Court of Appeal denies special leave for appeal on Privacy Act damages claim

The court found that the case did not raise a seriously arguable point of law

Court of Appeal denies special leave for appeal on Privacy Act damages claim

The Court of Appeal has denied an application for special leave to appeal a High Court decision rejecting a claim for damages related to breaches of the Privacy Act 1993.

In 2015, Kim Dotcom made 52 information requests under the Privacy Act directed at various government ministers and agencies. These requests were transferred to the Attorney-General’s office, a move he contended breached his privacy. The tribunal initially found the transfers unlawful but declined to award damages. Dotcom appealed to the High Court, which upheld the tribunal’s decision, leading him to seek special leave to appeal to the Court of Appeal.

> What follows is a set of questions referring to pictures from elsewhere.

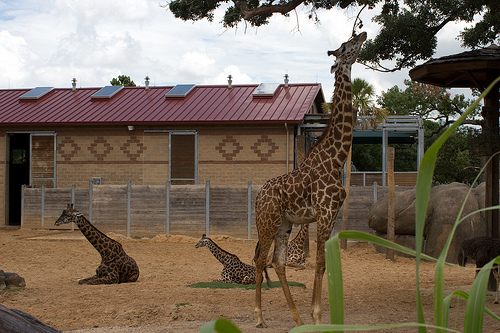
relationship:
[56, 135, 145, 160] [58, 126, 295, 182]
pattern on wall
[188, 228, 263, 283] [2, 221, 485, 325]
giraffe on ground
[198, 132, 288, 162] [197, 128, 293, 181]
pattern on wall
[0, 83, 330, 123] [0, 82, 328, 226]
roof on building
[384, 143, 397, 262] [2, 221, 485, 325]
post on ground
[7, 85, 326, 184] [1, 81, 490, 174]
building on background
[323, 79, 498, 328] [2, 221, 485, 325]
leaves on ground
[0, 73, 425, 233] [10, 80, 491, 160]
building on background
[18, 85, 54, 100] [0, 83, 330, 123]
panels on roof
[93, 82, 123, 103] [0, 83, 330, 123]
panels on roof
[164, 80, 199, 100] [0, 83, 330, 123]
panels on roof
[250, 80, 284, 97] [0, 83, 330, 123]
panels on roof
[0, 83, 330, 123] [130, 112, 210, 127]
roof has edge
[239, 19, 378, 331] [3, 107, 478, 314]
giraffe on pen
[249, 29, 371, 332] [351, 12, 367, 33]
giraffe eating leaf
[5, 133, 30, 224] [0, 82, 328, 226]
door of building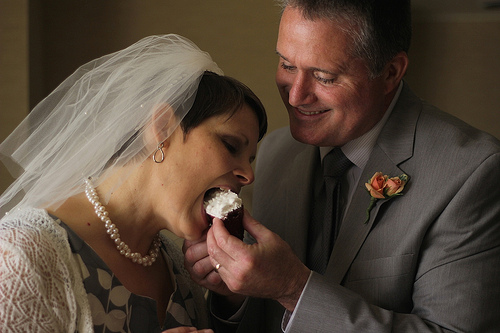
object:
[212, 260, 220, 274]
ring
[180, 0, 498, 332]
man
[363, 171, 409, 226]
flower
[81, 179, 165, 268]
necklace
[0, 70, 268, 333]
woman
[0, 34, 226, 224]
veil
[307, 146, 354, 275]
tie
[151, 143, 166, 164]
earring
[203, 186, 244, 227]
cake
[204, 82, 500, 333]
suit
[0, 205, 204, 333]
sweater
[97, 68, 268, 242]
head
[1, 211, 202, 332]
dress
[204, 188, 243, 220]
frosting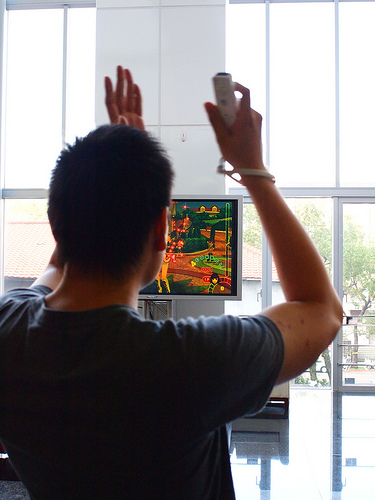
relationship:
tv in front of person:
[117, 186, 244, 304] [1, 64, 345, 500]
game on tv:
[138, 201, 235, 294] [117, 186, 244, 304]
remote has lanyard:
[211, 71, 238, 134] [215, 157, 274, 182]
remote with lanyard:
[211, 71, 238, 134] [215, 157, 274, 182]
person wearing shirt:
[1, 64, 345, 500] [3, 284, 284, 499]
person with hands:
[1, 64, 345, 500] [202, 83, 264, 169]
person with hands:
[1, 64, 345, 500] [101, 65, 147, 140]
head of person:
[41, 120, 174, 296] [1, 64, 345, 500]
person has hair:
[1, 64, 345, 500] [44, 123, 174, 261]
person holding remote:
[1, 64, 345, 500] [211, 71, 238, 134]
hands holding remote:
[202, 83, 264, 169] [211, 71, 238, 134]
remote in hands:
[211, 71, 238, 134] [202, 83, 264, 169]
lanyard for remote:
[215, 157, 274, 182] [211, 71, 238, 134]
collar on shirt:
[30, 295, 140, 324] [3, 284, 284, 499]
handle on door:
[343, 314, 351, 323] [327, 197, 375, 392]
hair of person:
[44, 123, 174, 261] [1, 64, 345, 500]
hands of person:
[101, 65, 147, 140] [1, 64, 345, 500]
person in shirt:
[1, 64, 345, 500] [3, 284, 284, 499]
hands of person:
[202, 83, 264, 169] [1, 64, 345, 500]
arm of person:
[204, 157, 346, 423] [1, 64, 345, 500]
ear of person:
[154, 205, 168, 257] [1, 64, 345, 500]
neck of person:
[48, 262, 143, 315] [1, 64, 345, 500]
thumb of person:
[202, 101, 228, 139] [1, 64, 345, 500]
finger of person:
[233, 79, 252, 114] [1, 64, 345, 500]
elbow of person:
[333, 297, 345, 329] [1, 64, 345, 500]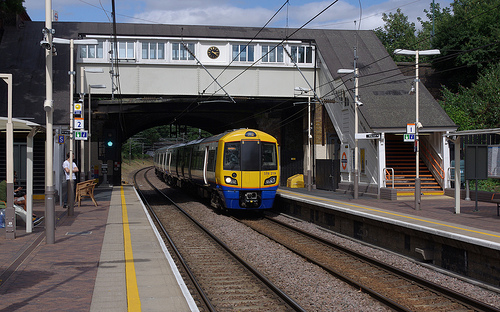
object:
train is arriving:
[1, 1, 499, 312]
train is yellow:
[154, 125, 279, 211]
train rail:
[241, 216, 496, 310]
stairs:
[385, 173, 434, 177]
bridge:
[54, 19, 317, 100]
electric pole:
[413, 50, 424, 216]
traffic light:
[107, 140, 114, 147]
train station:
[0, 0, 499, 311]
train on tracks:
[155, 126, 482, 310]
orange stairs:
[386, 184, 444, 190]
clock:
[207, 46, 220, 59]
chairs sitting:
[75, 178, 96, 201]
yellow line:
[120, 184, 140, 311]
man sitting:
[4, 173, 46, 229]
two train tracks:
[134, 165, 497, 310]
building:
[8, 18, 457, 197]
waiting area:
[2, 117, 106, 249]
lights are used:
[393, 47, 441, 210]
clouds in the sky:
[130, 0, 284, 27]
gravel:
[314, 280, 330, 293]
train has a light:
[224, 174, 235, 185]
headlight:
[244, 130, 258, 139]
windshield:
[223, 141, 279, 170]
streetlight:
[396, 47, 441, 57]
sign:
[74, 116, 85, 128]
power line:
[173, 3, 334, 125]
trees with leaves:
[380, 4, 418, 63]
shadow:
[2, 256, 154, 311]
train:
[150, 127, 282, 218]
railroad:
[131, 166, 500, 312]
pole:
[413, 54, 422, 212]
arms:
[62, 162, 70, 173]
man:
[59, 150, 80, 209]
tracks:
[298, 229, 495, 309]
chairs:
[76, 183, 97, 207]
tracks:
[150, 186, 304, 312]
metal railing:
[259, 212, 466, 298]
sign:
[74, 130, 89, 139]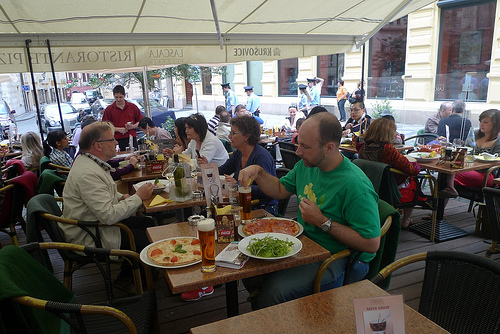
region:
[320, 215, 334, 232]
watch on man's wrist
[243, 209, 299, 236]
white plate with pizza on it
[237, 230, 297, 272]
green vegetables on plate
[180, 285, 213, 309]
red shoe on the ground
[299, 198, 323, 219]
the man's left hand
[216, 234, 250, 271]
book on the table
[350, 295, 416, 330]
menu on the table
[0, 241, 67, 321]
green jacket on the chair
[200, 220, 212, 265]
tall glass of beer on table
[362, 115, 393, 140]
the woman's blonde hair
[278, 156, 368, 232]
man wearing a green shirt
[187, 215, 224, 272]
glass of beer on a table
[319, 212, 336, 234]
man wearing a wrist watch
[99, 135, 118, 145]
man wearing black glasses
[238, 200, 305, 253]
pizza pie on a plate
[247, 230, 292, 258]
salad on a plate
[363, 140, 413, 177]
woman wearing a red shirt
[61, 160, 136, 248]
man wearing a khaki colored jacket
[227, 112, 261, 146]
woman with curly gray hair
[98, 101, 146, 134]
woman wearing a red shirt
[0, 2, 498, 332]
People at restaurant eating food.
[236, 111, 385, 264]
Man in green tea shirt squeezing lemon in drink.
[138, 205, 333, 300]
Plates of food on table.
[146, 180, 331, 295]
Drinks on brown table.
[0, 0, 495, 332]
Police walking down street outside of restaurant.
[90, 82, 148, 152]
Waiter in red shirts taking order.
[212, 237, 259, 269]
Menu on brown table.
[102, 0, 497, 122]
Lady in orange shirt standing outside restaurant.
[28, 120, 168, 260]
Man on off white shirt eating food from bowl.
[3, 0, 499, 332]
Empty chair with cane arms inside restaurant.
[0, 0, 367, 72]
tent over head the people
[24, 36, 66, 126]
two poles holding up tent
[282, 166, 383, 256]
man in green shirt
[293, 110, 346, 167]
man head looking down at table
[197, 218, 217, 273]
tall glass with liquid in it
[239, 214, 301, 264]
two plates of food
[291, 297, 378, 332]
table for sitting at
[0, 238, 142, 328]
chair for sitting on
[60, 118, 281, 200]
man and woman sitting together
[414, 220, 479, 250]
ground for holding things on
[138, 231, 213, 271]
personal pizza on a white plate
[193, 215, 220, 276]
tall glass of beer with a white foam head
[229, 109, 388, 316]
man in short sleeve green tee shirt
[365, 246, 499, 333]
partial view of a chair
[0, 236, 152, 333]
green sweater over the back of a chair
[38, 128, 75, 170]
woman with dark hair and a ponytail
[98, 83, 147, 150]
young man in a red polo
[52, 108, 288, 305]
man and woman at a table at a restaurant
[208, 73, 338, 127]
four officers in the distance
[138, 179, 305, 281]
table of food and beer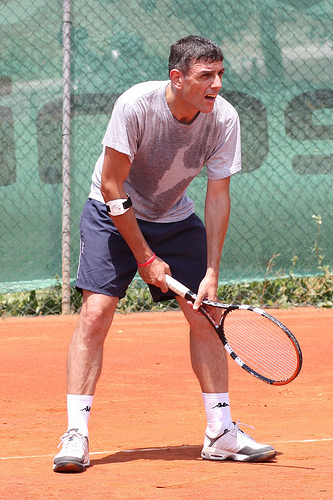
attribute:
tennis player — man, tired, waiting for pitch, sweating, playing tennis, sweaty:
[53, 30, 277, 476]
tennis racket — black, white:
[154, 271, 305, 390]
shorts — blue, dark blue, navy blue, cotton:
[76, 197, 216, 304]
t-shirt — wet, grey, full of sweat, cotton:
[90, 81, 243, 224]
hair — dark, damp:
[166, 36, 221, 76]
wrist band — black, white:
[102, 191, 133, 220]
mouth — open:
[203, 90, 216, 103]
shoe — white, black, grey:
[54, 427, 94, 476]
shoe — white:
[203, 428, 279, 466]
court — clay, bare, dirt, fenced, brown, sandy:
[1, 306, 326, 500]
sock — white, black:
[65, 393, 93, 437]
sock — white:
[203, 390, 235, 436]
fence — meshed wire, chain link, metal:
[1, 0, 331, 308]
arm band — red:
[137, 252, 160, 269]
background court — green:
[3, 1, 328, 296]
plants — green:
[2, 274, 332, 311]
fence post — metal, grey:
[58, 2, 79, 314]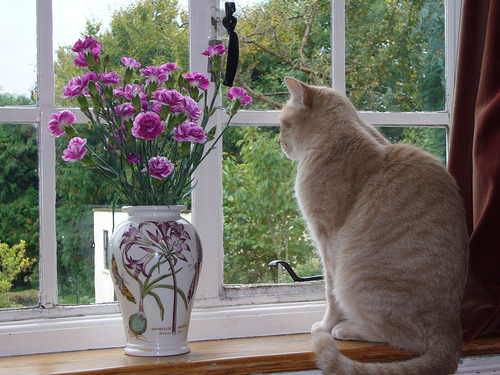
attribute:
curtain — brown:
[454, 0, 496, 369]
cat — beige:
[250, 68, 484, 373]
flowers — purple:
[67, 43, 205, 183]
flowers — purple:
[51, 40, 253, 209]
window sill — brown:
[198, 333, 313, 367]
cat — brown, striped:
[274, 71, 468, 366]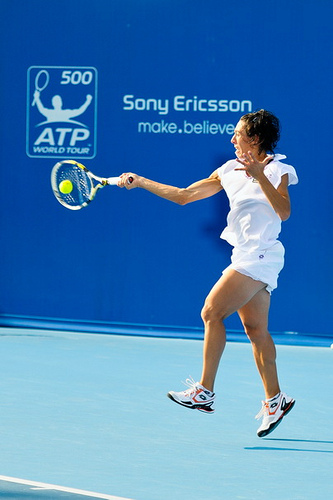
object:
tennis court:
[0, 324, 333, 500]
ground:
[0, 0, 333, 500]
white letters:
[25, 64, 252, 159]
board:
[0, 1, 332, 347]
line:
[0, 474, 124, 500]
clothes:
[217, 152, 298, 296]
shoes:
[167, 375, 296, 438]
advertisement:
[25, 65, 252, 160]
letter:
[157, 99, 168, 115]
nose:
[231, 134, 237, 144]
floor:
[145, 78, 231, 109]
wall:
[0, 0, 333, 346]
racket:
[50, 159, 133, 211]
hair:
[240, 108, 281, 158]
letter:
[174, 95, 186, 112]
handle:
[107, 177, 121, 186]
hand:
[117, 173, 138, 190]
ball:
[59, 179, 73, 194]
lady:
[116, 108, 296, 437]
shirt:
[218, 153, 299, 253]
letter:
[123, 94, 135, 111]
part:
[2, 472, 121, 495]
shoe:
[166, 375, 216, 414]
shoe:
[254, 391, 296, 438]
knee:
[201, 303, 219, 325]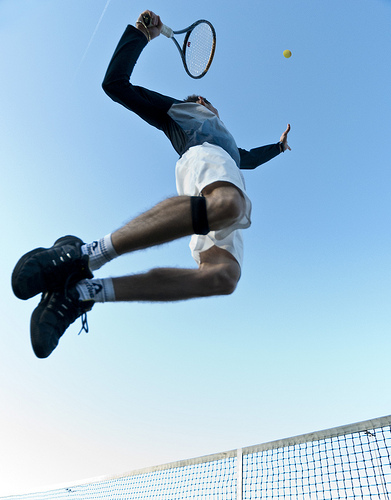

Dotcom argued that the unlawful withholding of information resulted in a loss of benefit, particularly its potential use in his ongoing extradition proceedings to the United States. He claimed the information sought was crucial for his defence in the extradition hearings. The High Court, however, found that Dotcom had not demonstrated that the requested information would have affected the outcome of his extradition case. The court noted that Dotcom eventually received the information but failed to show how beneficial it would have been during the proceedings.

The Court of Appeal's judgment focused on two main questions: whether the mere withholding of information constituted a loss of benefit under the Privacy Act and whether Dotcom needed to demonstrate the relevance of the information to his extradition case to claim damages. The court concluded that Dotcom’s application did not raise a seriously arguable point of law. The court held that a claimant must prove a tangible loss of benefit resulting from privacy breaches to be eligible for damages. It found that Dotcom’s argument, suggesting any interference with privacy automatically warranted damages, was not tenable.

The court also emphasised its role in clarifying the law rather than correcting errors already addressed in multiple rulings. It was noted that the specifics of Dotcom’s case did not present broader legal significance that warranted further pursuit. Consequently, the application for special leave to appeal was declined. The court ordered Dotcom to pay costs to the respondents.